# Looking for a landing net



## smlobx (Jul 3, 2009)

Anyone have any suggestions on a decent landing net that is easy to use in a yak?
Thanks.


----------



## mmanolis2001 (Sep 11, 2009)

I picked up one of the Cabela's folding nets for around $30 this year. I have not used it but it looks ok and it folds up to a small package when not in use.


----------



## JAM (Jul 22, 2002)

just make sure the netting is rubber ....

JAM


----------



## smlobx (Jul 3, 2009)

Hey JAM, what's the benefit of rubber?

BTW, Have a Merry Christmas!


----------



## cducer (May 7, 2010)

Have you considered a " Boga Grip " instead of a net? The origionals are a bit pricey, but I found a knock off at Gander Mountain for less than $20 a few years ago and it works just fine.


----------



## Agent VA (May 3, 2007)

smlobx said:


> Hey JAM, what's the benefit of rubber?
> 
> BTW, Have a Merry Christmas!


It is MUCH easier to get a trebble hook out of a rubber net.


----------



## crumbe (Jul 22, 2011)

Just buy a moderate sized net with a faily short handle..

Like JAM suggested...the rubber mesh one are better and easier to deal with. 

BOCA grips are great....but I use both. I usually use the BOCA grip after I net the fish to control it..especially a spazz flounder..its just easier to control them with the BOCA's...but I do not waste time trying to get the BOCA grip in the mouth of a flounder until after its sitting in the net...the dang things will throw a hook way to easy..net them first.


----------



## smlobx (Jul 3, 2009)

What aboout something like this?
Is it too big or small for flounder etc.

http://www.gandermountain.com/modpe...kwcid=goobase_goobase_filler&cID=GSHOP_441911


----------



## Agent VA (May 3, 2007)

The handle on that is way too long IMHO. Here's the one I use. You can see that the handle is small enough to fit in a Scotty rod holder. This one doesn't have the rubber netting but it works for me.


----------



## cducer (May 7, 2010)

crumbe said:


> Just buy a moderate sized net with a faily short handle..
> 
> Like JAM suggested...the rubber mesh one are better and easier to deal with.
> 
> BOCA grips are great....but I use both. I usually use the BOCA grip after I net the fish to control it..especially a spazz flounder..its just easier to control them with the BOCA's...but I do not waste time trying to get the BOCA grip in the mouth of a flounder until after its sitting in the net...the dang things will throw a hook way to easy..net them first.

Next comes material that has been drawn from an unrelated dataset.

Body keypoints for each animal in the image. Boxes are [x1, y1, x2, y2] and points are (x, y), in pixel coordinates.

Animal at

I agree with you on that statement.... you definately don't get many shots with the Boga

And some will say that a rubber net will not remove the protective slime off a fish .


----------



## redfish12 (Aug 7, 2010)

You can always get one with a longer handle and cut it off. I found one this year that someone had bent the shaft on. I cut it down to kayak length and it works. It's now my snakehead/flounder net.


----------



## surfnsam (Apr 28, 2008)

redfish12 said:


> You can always get one with a longer handle and cut it off. I found one this year that someone had bent the shaft on. I cut it down to kayak length and it works. It's now my snakehead/flounder net.


thats what i did, cut the handle down to kayak size about 2' also cut down my crab net to use on the yak


----------



## crumbe (Jul 22, 2011)

Allot of the flip open style nets are a little more expensive....and just about every one I have seen ended up breaking. I would not spend the extra on a flip open style net if your gonna spend the extra spend it on a rubber mesh net....they are without a doubt much easier to get the hooks out of.

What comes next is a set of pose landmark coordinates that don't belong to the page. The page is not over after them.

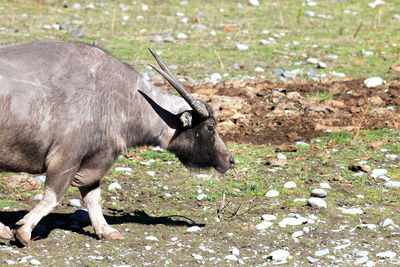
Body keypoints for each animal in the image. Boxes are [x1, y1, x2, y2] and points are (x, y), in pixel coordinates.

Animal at [0, 40, 234, 247]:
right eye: (210, 127)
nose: (230, 161)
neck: (116, 97)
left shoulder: (96, 159)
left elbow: (93, 196)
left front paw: (105, 230)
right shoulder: (66, 158)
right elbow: (53, 196)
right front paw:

The one like AgentVA posted is what I have...it looks like he did another thing I did and took about a 6" piece of those floatie noodle things and put it on the handle so it will float. Lost a HUGE flounder last year because I bumped up against one of the concrete ships and watched my net sink to the bottom...wouldnt you know it..that would be the day I would have the biggest flounder of the year beside my yak and no net to get him in...one head shake and he was gone.


----------